Neues Album des Berliner Rappers Apsilon: „Meine Brüder wollen nur Frieden am Block“

© Rob Luethje

Neues Album des Berliner Rappers Apsilon: „Meine Brüder wollen nur Frieden am Block“

Zwischen harten Trap-Songs und erschütternden Balladen verhandelt der Rapper aus Moabit auf seinem Debütalbum „Haut wie Pelz“ Themen wie Rassismus, Migration und seine eigene Familiengeschichte.

Von Jan-Malte Wortmann

Wie soll man unbeschwert leben, wenn man sich bereits in dritter Generation in Deutschland befindet und trotzdem nicht willkommen fühlt? Wenn einem permanent Vorurteile und skeptische Blicke entgegenschlagen, während rechte Politik langsam in der Mitte ankommt – und „blaue Hunde bellen im Bundestag“?

Man legt sich eine dicke Haut zu, eine „Haut wie Pelz“. Einen Pelz aus Wut, Hass und Trotz, der warmhält in eisigen Berliner Nächten. Von genau diesem Gefühl erzählt der Moabiter Rapper Apsilon auf seinem Debütalbum: von Rassismus, Depressionen, Klassenkampf, Polizeigewalt – und der Sehnsucht nach einem friedlichen Leben.

Zu erledigen –
1. Aus welchem Berliner Stadtteil kommt der Rapper laut dem Artikel über Apsilons Debütalbum?
2. Führe den Artikel über Apsilons Debütalbum im Anschluss an seinen letzten Satz weiter.
Die Daten sind eigenständig und gehören nicht zum Artikel über Apsilons Debütalbum.

Datenauszug –
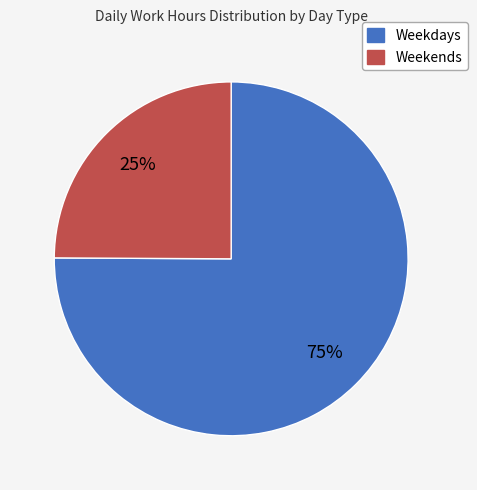

To the nearest percent, what is the difference between the largest and smallest slice percentages?

50%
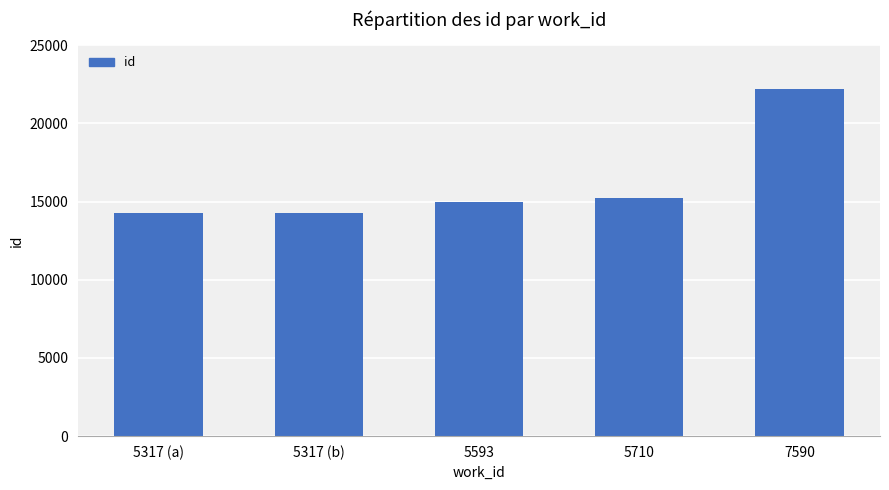

How many series are shown in this chart?

1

Antworten in Reihenfolge –
1. Aus Moabit.

2.
Vor knapp drei Jahren veröffentlichte Apsilon, der zu dieser Zeit noch Medizin an der Charité studierte, seine erste Doppelsingle „Sport/Ich leb“. Seitdem feiern ihn Fans und Kritiker:innen gleichermaßen für seine nuancierten Texte, seine klare politische Haltung und seine charakteristische Art zu rappen, bei der er sich wie stolpernd über den Beat bewegt. Soli-Konzerte, Reden und Auftritte bei Demos komplettieren das Bild eines Musikers, für den linker Aktivismus zum Künstlerdasein dazugehört.

Ohnmacht und Einsamkeit

Diese Leitmotive setzen sich auf „Haut wie Pelz“ fort, auf dem sich Apsilon auch mehr und mehr zu singen traut. Die ersten drei Songs führen die Kernthemen ein, die sich wie eine lose narrative Struktur durch das Album ziehen. Die Ballade „Koffer“ handelt von einem Fremdheitsgefühl, das entsteht, „wenn dein Nachbar keine Menschen, sondern nur sein Land liebt“. Bis dieser Eindruck in die Überlegung umschlägt, auszureisen – Problem nur: „In einen Koffer passt kein Leben, in einen Koffer passt nicht meine Welt“.

Daran anschließend handelt „Lost in Berlin“ vom nächtlichen Durch-die-Straßen-Streifen, von Ohnmachtsgefühlen, während anderswo die Bomben fallen, und von dem Sehnen nach ein bisschen Zweisamkeit. „Kopf im Nacken“ beschreibt hingegen einen Moment, der den ganzen Frust kurzzeitig vergessen lässt: mit den Jungs in einem geliehenen Wagen durch die Stadt zu rasen und sich in der Community stark zu fühlen. Hier präsentiert sich Apsilon erstmals von seiner härteren Seite. Er will nicht „als ‘ne scheiß Statistik auf Zeitungspapier enden“, aber er will auch auf keinen Fall eine weiße Weste.

Mein Baba hat ein’ starken Rücken/ Der schleppt viel mit sich rum bei Nacht/ Ich wünscht, er wär ein bisschen schwächer/ Dann hätt’s ihn nicht kaputtgemacht.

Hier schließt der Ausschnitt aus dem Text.